South Sudan Conflict (Spiralling Strife)

Background information:

South Sudan became independent in 2011 after a referendum in which its people voted with almost 99% in favor of secession from Sudan. Independence was the outcome of a long armed struggle led by South Sudanese starting in the mid 1950s. There are two phases of the armed fight:

The first one started in 1955 and lasted until 1972. The Addis Ababa Agreement of 1972, which ended the first phase of the armed struggle, granted self-government to the South Sudan within the Sudanese state. Relative peace returned to the South during this period. However, in 1983, the second phase of the conflict started when two mainly South Sudanese battalions of the Sudanese army revolted in the towns of Bor and Ayod.

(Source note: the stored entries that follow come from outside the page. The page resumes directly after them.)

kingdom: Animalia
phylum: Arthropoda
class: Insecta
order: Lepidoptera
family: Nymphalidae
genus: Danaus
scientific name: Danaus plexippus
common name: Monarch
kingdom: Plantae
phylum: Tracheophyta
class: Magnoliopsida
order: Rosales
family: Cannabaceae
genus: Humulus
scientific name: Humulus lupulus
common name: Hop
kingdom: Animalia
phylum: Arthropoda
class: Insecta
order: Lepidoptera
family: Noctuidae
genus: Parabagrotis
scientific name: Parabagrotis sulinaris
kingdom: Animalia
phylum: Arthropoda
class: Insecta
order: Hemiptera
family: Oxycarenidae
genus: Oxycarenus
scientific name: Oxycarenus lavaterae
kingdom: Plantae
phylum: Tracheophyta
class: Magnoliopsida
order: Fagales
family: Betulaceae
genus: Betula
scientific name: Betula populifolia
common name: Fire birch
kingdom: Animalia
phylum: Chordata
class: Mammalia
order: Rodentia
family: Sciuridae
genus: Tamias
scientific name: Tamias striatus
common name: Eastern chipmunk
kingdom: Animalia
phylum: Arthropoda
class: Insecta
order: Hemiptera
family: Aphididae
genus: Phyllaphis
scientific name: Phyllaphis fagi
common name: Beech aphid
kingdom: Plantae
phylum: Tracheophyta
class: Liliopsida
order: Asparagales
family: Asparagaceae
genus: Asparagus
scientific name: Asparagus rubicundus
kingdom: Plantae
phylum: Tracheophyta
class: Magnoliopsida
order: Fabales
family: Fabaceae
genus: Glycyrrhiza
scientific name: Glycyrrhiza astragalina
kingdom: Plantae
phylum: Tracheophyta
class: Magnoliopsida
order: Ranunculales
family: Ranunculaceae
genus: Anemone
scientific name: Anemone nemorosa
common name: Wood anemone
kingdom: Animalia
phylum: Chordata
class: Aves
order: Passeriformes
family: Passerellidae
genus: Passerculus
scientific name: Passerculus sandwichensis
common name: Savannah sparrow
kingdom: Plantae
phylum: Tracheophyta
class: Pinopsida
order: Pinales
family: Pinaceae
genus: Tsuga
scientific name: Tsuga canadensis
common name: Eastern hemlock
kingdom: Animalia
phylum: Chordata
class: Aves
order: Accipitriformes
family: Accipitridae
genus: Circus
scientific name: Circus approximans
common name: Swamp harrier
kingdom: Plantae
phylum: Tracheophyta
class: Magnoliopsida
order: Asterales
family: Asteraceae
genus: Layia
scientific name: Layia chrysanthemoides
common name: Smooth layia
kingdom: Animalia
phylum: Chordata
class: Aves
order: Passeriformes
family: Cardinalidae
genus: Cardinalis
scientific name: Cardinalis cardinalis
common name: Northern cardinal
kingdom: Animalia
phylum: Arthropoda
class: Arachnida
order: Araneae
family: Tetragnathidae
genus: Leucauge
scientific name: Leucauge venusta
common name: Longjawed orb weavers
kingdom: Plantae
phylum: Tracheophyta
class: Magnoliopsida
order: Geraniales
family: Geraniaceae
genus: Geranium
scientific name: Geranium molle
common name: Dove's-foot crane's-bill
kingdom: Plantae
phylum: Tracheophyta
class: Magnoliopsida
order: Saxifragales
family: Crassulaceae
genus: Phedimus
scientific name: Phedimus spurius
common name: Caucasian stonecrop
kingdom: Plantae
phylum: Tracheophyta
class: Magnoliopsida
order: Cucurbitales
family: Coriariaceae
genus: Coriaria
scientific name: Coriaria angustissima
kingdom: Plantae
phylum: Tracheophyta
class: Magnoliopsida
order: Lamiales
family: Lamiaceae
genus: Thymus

These two battalions formed the center of the Sudan People’s Liberation Army/Movement. At first the SPLM pursued to redefine the political landscape in Sudan by calling for the founding of a “New Sudan” that was democratic in prospect. Although its political base was in the southern part of the country, the SPLM sought to build a mass movement across Sudan to achieve its objective of a “New Sudan.” To this end, the SPLM extended its presence into Southern Kordofan and Blue Nile, two areas considered part of Northern Sudan. An attempt to establish a hold in Darfur in the early 1990s was prevented by the Sudanese army.

In 1994 the SPLM accepted the concept of self-determination for South Sudan. Three years after it suffered a major ideological split within its ranks. In following talks with the Sudanese government, self-determination was included in the agenda for peace negotiations. In 2005 finally both sides in the Sudanese conflict reached a peace deal under the auspices of a regional body called the Inter-Governmental Authority on Development (IGAD). Although the agreement recognized the right of self-determination for South Sudanese, it also prioritized the unity of Sudan. In that, it prescribed autonomy for South Sudan for a period of five years in order to give South Sudanese and their Northern Sudanese equivalents a chance to be united as one country.

 

Current situation:

Two years after independence, a conflict in the South Sudan started caused by a controversy within the ruling party SPLM. On the one hand, there is the SPLM with loyalty to President Salva Kiir against the armed opposition led by Riek Machar. The conflict continues unabatedly after a peace deal signed in August 2015 and collapsed in July 2016. The unintended consequence of the collapse of the peace agreement has resulted in the founding of new armed groups that are opposed to the government.

In February 2016, the UN announced that a famine was developing in the country. Nearly 5 million people, which represents more than 40 percent of South Sudan’s entire population, are now at risk of starvation due to what the UN calls a “man-made” famine induced by the war.

Currently, aid agencies have launched a massive campaign to reduce the impact of the famine. According to the UN, the number of food insecure people will increase to 5.5 million if efforts to arrest the gravity and spread of the food crisis are not successful. About a million children across South Sudan are severely malnourished and at risk of death unless they receive immediate help. Efforts to get aid to the needy are hindered by the main actors’ obstruction of free movement of aid workers. The war has caused massive displacement. An estimated 1.5 million people have sought refuge in neighboring countries, while 1.85 million are internally displaced.

If the conflict is not going to be solved soon, an aggravation of the current situation is predictable.